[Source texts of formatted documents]
□ □ □ □
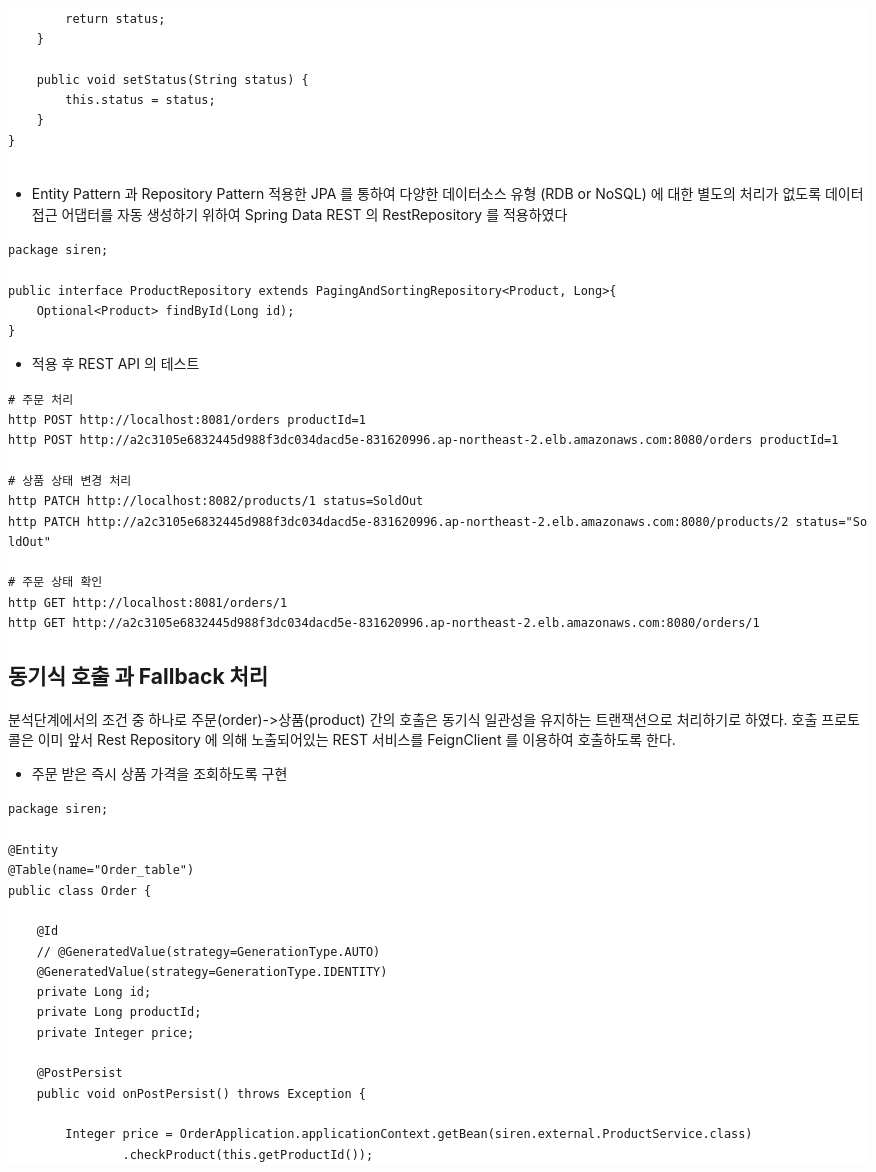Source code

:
 ```
        return status;
    }

    public void setStatus(String status) {
        this.status = status;
    }
}


```
- Entity Pattern 과 Repository Pattern 적용한 JPA 를 통하여 다양한 데이터소스 유형 (RDB or NoSQL) 에 대한 별도의 처리가 없도록 데이터 접근 어댑터를 자동 생성하기 위하여 Spring Data REST 의 RestRepository 를 적용하였다
```
package siren;

public interface ProductRepository extends PagingAndSortingRepository<Product, Long>{
    Optional<Product> findById(Long id);
}
```
- 적용 후 REST API 의 테스트
```
# 주문 처리
http POST http://localhost:8081/orders productId=1
http POST http://a2c3105e6832445d988f3dc034dacd5e-831620996.ap-northeast-2.elb.amazonaws.com:8080/orders productId=1

# 상품 상태 변경 처리
http PATCH http://localhost:8082/products/1 status=SoldOut
http PATCH http://a2c3105e6832445d988f3dc034dacd5e-831620996.ap-northeast-2.elb.amazonaws.com:8080/products/2 status="SoldOut"

# 주문 상태 확인
http GET http://localhost:8081/orders/1
http GET http://a2c3105e6832445d988f3dc034dacd5e-831620996.ap-northeast-2.elb.amazonaws.com:8080/orders/1
```


## 동기식 호출 과 Fallback 처리

분석단계에서의 조건 중 하나로 주문(order)->상품(product) 간의 호출은 동기식 일관성을 유지하는 트랜잭션으로 처리하기로 하였다. 호출 프로토콜은 이미 앞서 Rest Repository 에 의해 노출되어있는 REST 서비스를 FeignClient 를 이용하여 호출하도록 한다. 

- 주문 받은 즉시 상품 가격을 조회하도록 구현
```
package siren;

@Entity
@Table(name="Order_table")
public class Order {

    @Id
    // @GeneratedValue(strategy=GenerationType.AUTO)
    @GeneratedValue(strategy=GenerationType.IDENTITY)
    private Long id;
    private Long productId;
    private Integer price;

    @PostPersist
    public void onPostPersist() throws Exception {

        Integer price = OrderApplication.applicationContext.getBean(siren.external.ProductService.class)
                .checkProduct(this.getProductId());

```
□ □ □ □
A faithful copy of all the records is required, with the pictures left out.

Source code

:
 ```
        return status;
    }

    public void setStatus(String status) {
        this.status = status;
    }
}


```
- Entity Pattern 과 Repository Pattern 적용한 JPA 를 통하여 다양한 데이터소스 유형 (RDB or NoSQL) 에 대한 별도의 처리가 없도록 데이터 접근 어댑터를 자동 생성하기 위하여 Spring Data REST 의 RestRepository 를 적용하였다
```
package siren;

public interface ProductRepository extends PagingAndSortingRepository<Product, Long>{
    Optional<Product> findById(Long id);
}
```
- 적용 후 REST API 의 테스트
```
# 주문 처리
http POST http://localhost:8081/orders productId=1
http POST http://a2c3105e6832445d988f3dc034dacd5e-831620996.ap-northeast-2.elb.amazonaws.com:8080/orders productId=1

# 상품 상태 변경 처리
http PATCH http://localhost:8082/products/1 status=SoldOut
http PATCH http://a2c3105e6832445d988f3dc034dacd5e-831620996.ap-northeast-2.elb.amazonaws.com:8080/products/2 status="SoldOut"

# 주문 상태 확인
http GET http://localhost:8081/orders/1
http GET http://a2c3105e6832445d988f3dc034dacd5e-831620996.ap-northeast-2.elb.amazonaws.com:8080/orders/1
```


## 동기식 호출 과 Fallback 처리

분석단계에서의 조건 중 하나로 주문(order)->상품(product) 간의 호출은 동기식 일관성을 유지하는 트랜잭션으로 처리하기로 하였다. 호출 프로토콜은 이미 앞서 Rest Repository 에 의해 노출되어있는 REST 서비스를 FeignClient 를 이용하여 호출하도록 한다. 

- 주문 받은 즉시 상품 가격을 조회하도록 구현
```
package siren;

@Entity
@Table(name="Order_table")
public class Order {

    @Id
    // @GeneratedValue(strategy=GenerationType.AUTO)
    @GeneratedValue(strategy=GenerationType.IDENTITY)
    private Long id;
    private Long productId;
    private Integer price;

    @PostPersist
    public void onPostPersist() throws Exception {

        Integer price = OrderApplication.applicationContext.getBean(siren.external.ProductService.class)
                .checkProduct(this.getProductId());

```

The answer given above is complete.